>>
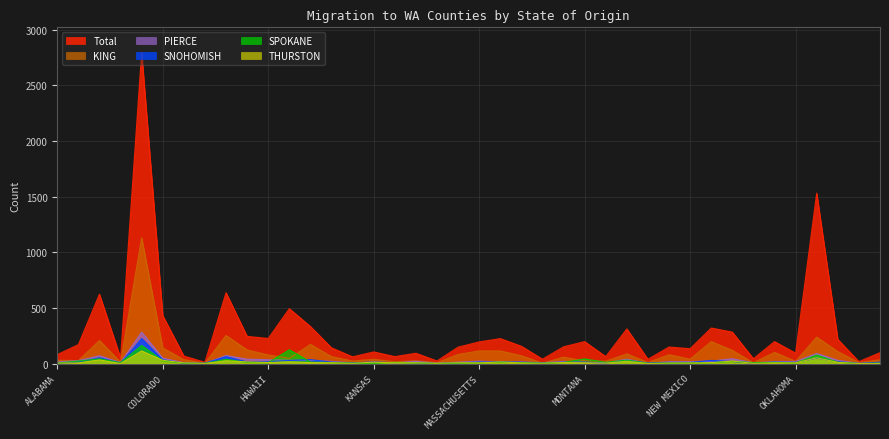

Which category has the lowest value across all series?

MAINE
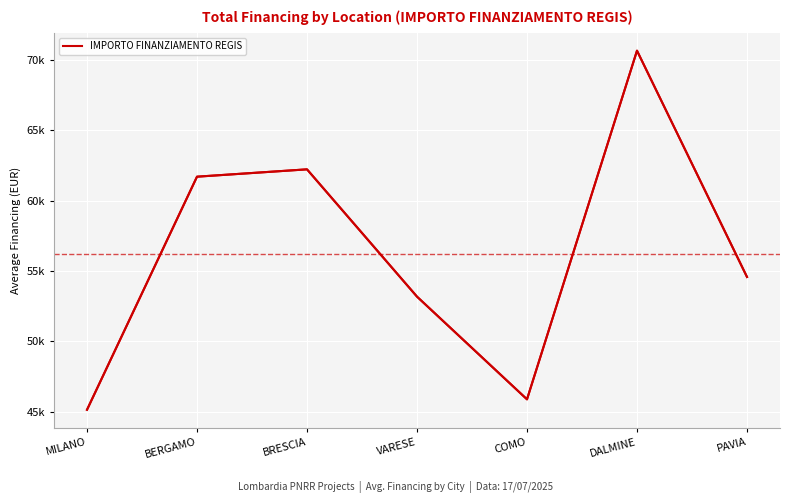

Which category has the highest value across all series?

DALMINE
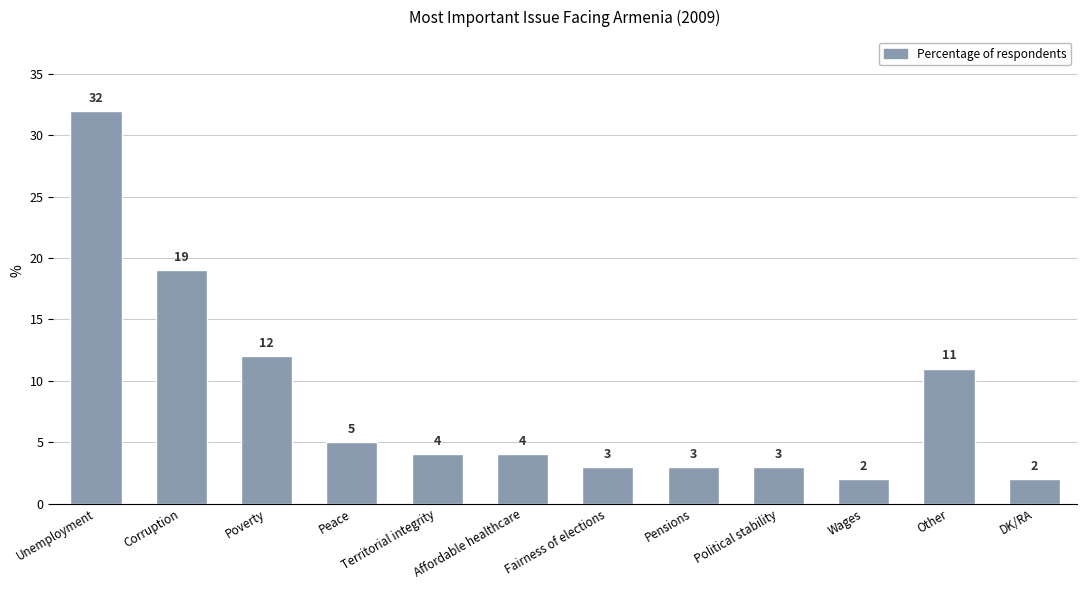

Read the value at Pensions, to the nearest 5.

5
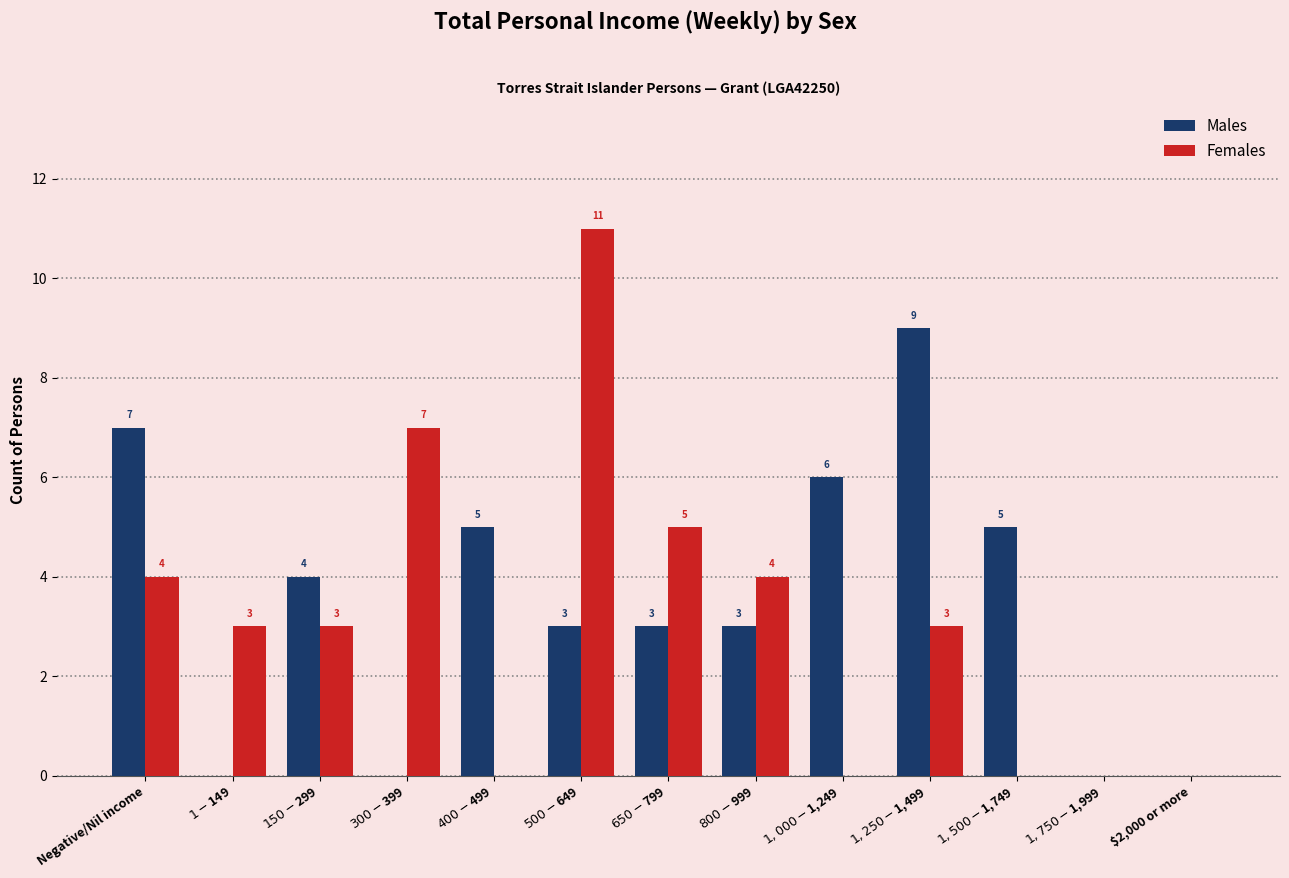

Reading left to right, list all the values displayed in this chart.

Males: Negative/Nil income=7	$1-$149=0	$150-$299=4	$300-$399=0	$400-$499=5	$500-$649=3	$650-$799=3	$800-$999=3	$1,000-$1,249=6	$1,250-$1,499=9	$1,500-$1,749=5	$1,750-$1,999=0	$2,000 or more=0
Females: Negative/Nil income=4	$1-$149=3	$150-$299=3	$300-$399=7	$400-$499=0	$500-$649=11	$650-$799=5	$800-$999=4	$1,000-$1,249=0	$1,250-$1,499=3	$1,500-$1,749=0	$1,750-$1,999=0	$2,000 or more=0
<<
### Task objective
Repeat all of the items above word for word, but omit the pictures from your copy.

### Answer box
Which category has the lowest value across all series?

MAINE

Which category has the highest value across all series?

DALMINE

Read the value at Pensions, to the nearest 5.

5

Reading left to right, list all the values displayed in this chart.

Males: Negative/Nil income=7	$1-$149=0	$150-$299=4	$300-$399=0	$400-$499=5	$500-$649=3	$650-$799=3	$800-$999=3	$1,000-$1,249=6	$1,250-$1,499=9	$1,500-$1,749=5	$1,750-$1,999=0	$2,000 or more=0
Females: Negative/Nil income=4	$1-$149=3	$150-$299=3	$300-$399=7	$400-$499=0	$500-$649=11	$650-$799=5	$800-$999=4	$1,000-$1,249=0	$1,250-$1,499=3	$1,500-$1,749=0	$1,750-$1,999=0	$2,000 or more=0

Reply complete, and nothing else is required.